P G Wodehouse – Uneasy Money

She raised her eyebrows as a faint moan of protest came from beneath the sheets.

‘You surely,’ she said, ‘aren’t going to suggest at this hour of the day, Nutty, that your friends aren’t the most horrible set of pests outside a prison? Not that it’s likely after all these months that they are outside a prison. You know perfectly well that while you were running round New York you collected the most pernicious bunch of rogues that ever fastened their talons into a silly child who ought never to have been allowed out without his nurse.’ After which complicated insult Elizabeth paused for breath, and there was silence for a space.

‘Well, as I was saying, I know nothing against this Mr Chalmers. Probably his finger-prints are in the Rogues’ Gallery, and he is better known to the police as Jack the Blood, or something, but he hasn’t shown that side of him yet. My point is that, whoever he is, I do not want him or anybody else coming and taking up his abode here while I have to be cook and housemaid too. I object to having a stranger on the premises spying out the nakedness of the land. I am sensitive about my honest poverty. So, darling Nutty, my precious Nutty, you poor boneheaded muddler, will you kindly think up at your earliest convenience some plan for politely ejecting this Mr Chalmers of yours from our humble home?–because if you don’t, I’m going to have a nervous breakdown.’

And, completely restored to good humour by her own eloquence, Elizabeth burst out laughing. It was a trait in her character which she had often lamented, that she could not succeed in keeping angry with anyone for more than a few minutes on end. Sooner or later some happy selection of a phrase of abuse would tickle her sense of humour, or the appearance of her victim would become too funny not to be laughed at. On the present occasion it was the ridiculous spectacle of Nutty cowering beneath the bedclothes that caused her wrath to evaporate. She made a weak attempt to recover it. She glared at Nutty, who at the sound of her laughter had emerged from under the clothes like a worm after a thunderstorm.

‘I mean it,’ she said. ‘It really is too bad of you! You might have had some sense and a little consideration. Ask yourself if we are in a position here to entertain visitors. Well, I’m going to make myself very unpopular with this Mr Chalmers of yours. By this evening he will be regarding me with utter loathing, for I am about to persecute him.’

‘What do you mean?’ asked Nutty, alarmed.

‘I am going to begin by asking him to help me open one of the hives.’

‘For goodness’ sake!’

‘After that I shall–with his assistance–transfer some honey. And after that–well, I don’t suppose he will be alive by then. If he is, I shall make him wash the dishes for me. The least he can do, after swooping down on us like this, is to make himself useful.’
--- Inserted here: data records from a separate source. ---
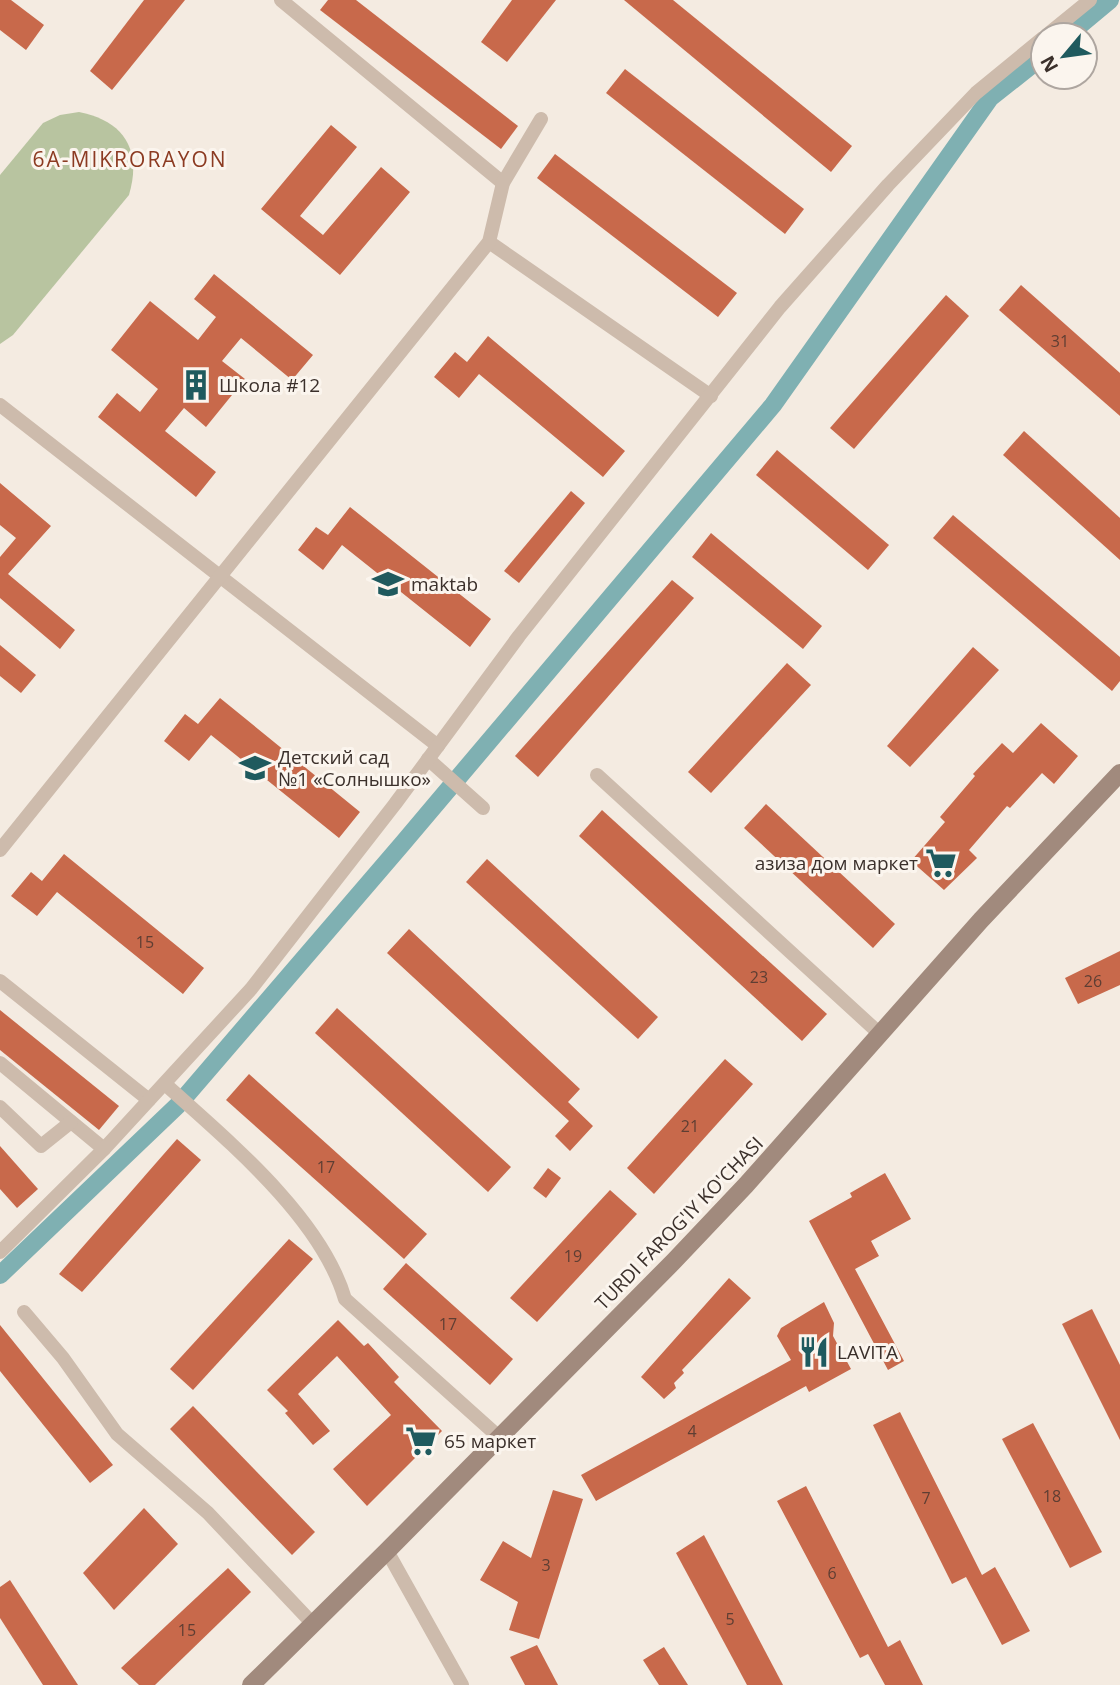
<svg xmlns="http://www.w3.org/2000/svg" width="1120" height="1685" font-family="'Open Sans',sans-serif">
	<rect width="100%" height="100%" fill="#f4ebe1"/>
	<!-- green -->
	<path fill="#b8c4a0" d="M79,112C125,121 142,151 129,195L13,335L0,344V175L43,123L60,115Z"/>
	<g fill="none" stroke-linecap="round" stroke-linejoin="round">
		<!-- canal -->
		<g stroke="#7fb0b2" stroke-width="18">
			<path d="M1068,35L1110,0"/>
			<path d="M0,1275L178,1105L403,843L773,405L990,98L1043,56"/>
		</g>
	</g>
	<!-- building -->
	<g fill="#c8694b">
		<path d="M0,0H11L44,25L26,50L0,30Z"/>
		<path d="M144,0H185L112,90L90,71Z"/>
		<path d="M328,0H356L518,126L501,149L320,10Z"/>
		<path d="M512,0H556L507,62L481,42Z"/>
		<path d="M624,0H673L852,146L831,172Z"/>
		<path d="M625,69L804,209L785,234L606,93Z"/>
		<path d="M331,125L357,147L300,216L323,235L381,167L410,192L340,275L261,209Z"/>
		<path d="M555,154L737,293L718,317L537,178Z"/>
		<path d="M214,274L313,355L292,380L241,338L222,361L245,379L206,427L184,408L165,431L216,472L196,497L98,417L117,393L140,412L158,389L111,350L150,301L198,340L216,317L194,299Z"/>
		<path d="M1021,285L1120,373V416L999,310Z"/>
		<path d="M946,295L969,316L854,449L830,428Z"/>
		<path d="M488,336L625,451L603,477L479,374L459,398L434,377L455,352L467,362Z"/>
		<path d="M1024,431L1120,518V560L1003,455Z"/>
		<path d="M777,450L889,545L868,570L756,475Z"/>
		<path d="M0,483L51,526L8,574L75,630L60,649L0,598V557L16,538L0,525Z"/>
		<path d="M571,491L585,503L519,583L504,571Z"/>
		<path d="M350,507L491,619L470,647L342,545L323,570L298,550L316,527L328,535Z"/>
		<path d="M953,515L1120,657V681L1112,691L933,538Z"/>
		<path d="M711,533L822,626L803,649L692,557Z"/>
		<path d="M672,580L694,598L538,777L515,756Z"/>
		<path d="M0,645L36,675L21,693L0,676Z"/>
		<path d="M973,647L999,670L910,767L887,746Z"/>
		<path d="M787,663L811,685L711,793L688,772Z"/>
		<path d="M220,698L360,812L339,838L211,735L189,761L164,741L185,714L198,724Z"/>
		<path d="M1041,723L1078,756L1054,784L1042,773L1010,808L1007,806L969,850L977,858L944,890L911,861L945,822L940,817L975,776L973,774L1002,743L1013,753Z"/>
		<path d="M766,804L895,924L873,948L744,828Z"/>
		<path d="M602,810L827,1014L802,1041L579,836Z"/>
		<path d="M64,854L204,968L183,994L57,892L37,916L11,896L31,872L42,881Z"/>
		<path d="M487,859L658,1017L638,1039L466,882Z"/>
		<path d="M409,929L580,1089L568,1102L593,1126L570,1151L555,1136L569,1121L387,953Z"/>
		<path d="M1120,951V985L1078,1004L1065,978Z"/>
		<path d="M337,1008L511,1167L488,1192L315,1033Z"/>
		<path d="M0,1010L119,1106L99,1130L0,1050Z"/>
		<path d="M725,1059L753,1084L654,1194L627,1168Z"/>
		<path d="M249,1074L427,1234L404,1259L226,1100Z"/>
		<path d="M177,1139L201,1160L82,1292L59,1274Z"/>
		<path d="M0,1146L38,1189L17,1208L0,1189Z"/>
		<path d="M548,1168L561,1178L546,1198L533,1188Z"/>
		<path d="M885,1173L911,1219L871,1241L879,1256L855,1269L904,1361L888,1370L809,1221L852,1197L850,1193Z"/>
		<path d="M610,1190L637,1214L537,1322L510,1298Z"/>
		<path d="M289,1239L313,1259L193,1390L170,1369Z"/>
		<path d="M406,1263L513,1359L490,1385L383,1289Z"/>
		<path d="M729,1278L751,1298L682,1370L684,1373L674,1383L676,1388L664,1399L641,1377Z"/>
		<path d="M824,1302L834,1323L833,1336L851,1369L809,1392L806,1386L596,1501L581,1475L791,1360L777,1336L781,1328Z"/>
		<path d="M1092,1309L1120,1365V1440L1062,1324Z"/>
		<path d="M338,1320L364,1346L368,1343L399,1377L394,1382L442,1431L367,1506L333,1469L391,1415L337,1356L298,1394L330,1431L313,1445L285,1413L288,1411L267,1390Z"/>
		<path d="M0,1325L113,1465L90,1483L0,1371Z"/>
		<path d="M193,1406L315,1532L292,1555L170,1429Z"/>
		<path d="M900,1412L982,1575L995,1567L1030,1631L1002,1645L966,1577L952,1584L873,1425Z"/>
		<path d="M1033,1423L1102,1552L1070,1568L1002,1439Z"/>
		<path d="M806,1486L888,1647L900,1640L923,1685H885L868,1654L860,1658L777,1501Z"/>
		<path d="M553,1490L583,1499L539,1639L509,1630L518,1602L480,1580L503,1541L531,1558Z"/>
		<path d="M144,1508L178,1544L114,1610L83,1573Z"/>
		<path d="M704,1535L783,1685H747L676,1553Z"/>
		<path d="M228,1568L251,1592L155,1685H139L121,1668Z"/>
		<path d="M10,1580L78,1685H43L0,1618V1587Z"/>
		<path d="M537,1645L558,1685H525L510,1657Z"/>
		<path d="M664,1647L688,1685H659L643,1660Z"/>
	</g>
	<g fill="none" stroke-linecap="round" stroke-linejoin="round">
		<!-- street -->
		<g stroke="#cdbbac" stroke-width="14">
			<path d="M281,0L503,183"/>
			<path d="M1047,35L1090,0"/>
			<path d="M489,242L711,396"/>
			<path d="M0,405L438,746"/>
			<path d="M428,759L483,808"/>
			<path d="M597,775L880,1034"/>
			<path d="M0,850L489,242L503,183L541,119"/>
			<path d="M0,981L149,1100"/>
			<path d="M0,1063L104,1149"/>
			<path d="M165,1084C227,1140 321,1217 345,1299L500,1438"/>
			<path d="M0,1107L41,1146L71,1122"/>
			<path d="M0,1252L104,1149L251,989L395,804L519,636L780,307L888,185L976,93L1043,38"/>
			<path d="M24,1312L63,1358L117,1434L208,1513L313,1624"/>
			<path d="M387,1551L462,1685"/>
		</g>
		<!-- secondary -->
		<path stroke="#a18a7d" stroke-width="18" d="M251,1685L387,1551L674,1261L746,1185L981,920L1120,773"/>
	</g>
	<!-- icons -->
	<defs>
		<symbol id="building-bare" viewBox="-9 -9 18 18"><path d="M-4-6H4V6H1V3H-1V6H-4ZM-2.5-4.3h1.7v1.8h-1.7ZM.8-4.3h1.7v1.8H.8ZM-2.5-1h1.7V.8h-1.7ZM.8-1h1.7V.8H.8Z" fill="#1f5a5e" stroke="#fbf5ee" stroke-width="2.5" paint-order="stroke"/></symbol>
		<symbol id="school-bare" viewBox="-9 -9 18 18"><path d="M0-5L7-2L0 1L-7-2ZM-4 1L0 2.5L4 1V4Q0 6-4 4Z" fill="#1f5a5e" stroke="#fbf5ee" stroke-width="2.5" paint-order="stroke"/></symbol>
		<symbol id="supermarket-bare" viewBox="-9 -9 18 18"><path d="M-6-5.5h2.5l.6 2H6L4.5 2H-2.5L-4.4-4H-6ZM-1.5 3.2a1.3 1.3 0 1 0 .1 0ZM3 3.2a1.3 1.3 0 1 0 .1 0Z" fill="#1f5a5e" stroke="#fbf5ee" stroke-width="2.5" paint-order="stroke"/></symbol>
		<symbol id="restaurant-bare" viewBox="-9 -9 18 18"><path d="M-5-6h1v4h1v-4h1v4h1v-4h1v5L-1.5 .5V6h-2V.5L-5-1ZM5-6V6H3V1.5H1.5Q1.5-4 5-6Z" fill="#1f5a5e" stroke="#fbf5ee" stroke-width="2.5" paint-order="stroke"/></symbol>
	</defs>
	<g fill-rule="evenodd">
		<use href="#building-bare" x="174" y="363" width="44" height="44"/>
		<use href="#school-bare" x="366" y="562" width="44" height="44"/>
		<use href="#school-bare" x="233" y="746" width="44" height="44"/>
		<use href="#supermarket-bare" x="919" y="841" width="44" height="44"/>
		<use href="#restaurant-bare" x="792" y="1330" width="44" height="44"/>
		<use href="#supermarket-bare" x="399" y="1419" width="44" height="44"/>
	</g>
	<g text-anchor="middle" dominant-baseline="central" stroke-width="6" stroke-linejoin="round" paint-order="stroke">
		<!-- number labels -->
		<g font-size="16" fill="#5e3e33">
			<text x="1060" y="341">31</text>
			<text x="145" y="942">15</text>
			<text x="759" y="977">23</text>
			<text x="1093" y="981">26</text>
			<text x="690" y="1126">21</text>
			<text x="326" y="1167">17</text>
			<text x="573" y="1256">19</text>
			<text x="448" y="1324">17</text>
			<text x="692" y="1431">4</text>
			<text x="1052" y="1496">18</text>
			<text x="926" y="1498">7</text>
			<text x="546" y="1565">3</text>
			<text x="832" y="1573">6</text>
			<text x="730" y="1619">5</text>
			<text x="187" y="1630">15</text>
		</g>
		<!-- poi labels -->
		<g font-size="19" fill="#3b302b" stroke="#fbf5ee" text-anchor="start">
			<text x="219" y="385">Школа #12</text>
			<text x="411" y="584">maktab</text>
			<text x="278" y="757">Детский сад<tspan x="278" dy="22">№1 «Солнышко»</tspan></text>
			<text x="918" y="863" text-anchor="end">азиза дом маркет</text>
			<text x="837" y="1352">LAVITA</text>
			<text x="444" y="1441">65 маркет</text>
		</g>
		<!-- street labels -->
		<g font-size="19" fill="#3b302b" stroke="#fbf5ee">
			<text transform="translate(679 1223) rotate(-46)">TURDI FAROG'IY KO'CHASI</text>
		</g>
		<!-- neighbourhood labels -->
		<g font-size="21" letter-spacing="2" fill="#8c3b22" stroke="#fbf5ee">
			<text x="130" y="159">6A-MIKRORAYON</text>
		</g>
	</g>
	<!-- north arrow -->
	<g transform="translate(1064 56) rotate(241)"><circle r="33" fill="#fbf5ee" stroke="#aea6a0" stroke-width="2"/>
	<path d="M0-5L12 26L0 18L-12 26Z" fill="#1f5a5e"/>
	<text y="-10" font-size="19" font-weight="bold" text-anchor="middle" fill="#3b302b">N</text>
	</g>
</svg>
A cry of protest broke from the appalled Nutty, but Elizabeth did not hear it. She had left the room and was on her way downstairs.

Lord Dawlish was smoking an after-breakfast cigar in the grounds. It was a beautiful day, and a peaceful happiness had come upon him. He told himself that he had made progress. He was under the same roof as the girl he had deprived of her inheritance, and it should be simple to establish such friendly relations as would enable him to reveal his identity and ask her to reconsider her refusal to relieve him of a just share of her uncle’s money. He had seen Elizabeth for only a short time on the previous night, but he had taken an immediate liking to her. There was something about the American girl, he reflected, which seemed to put a man at his ease, a charm and directness all her own. Yes, he liked Elizabeth, and he liked this dwelling-place of hers. He was quite willing to stay on here indefinitely.

Nature had done well by Flack’s. The house itself was more pleasing to the eye than most of the houses in those parts, owing to the black and white paint which decorated it and an unconventional flattening and rounding of the roof. Nature, too, had made so many improvements that the general effect was unusually delightful.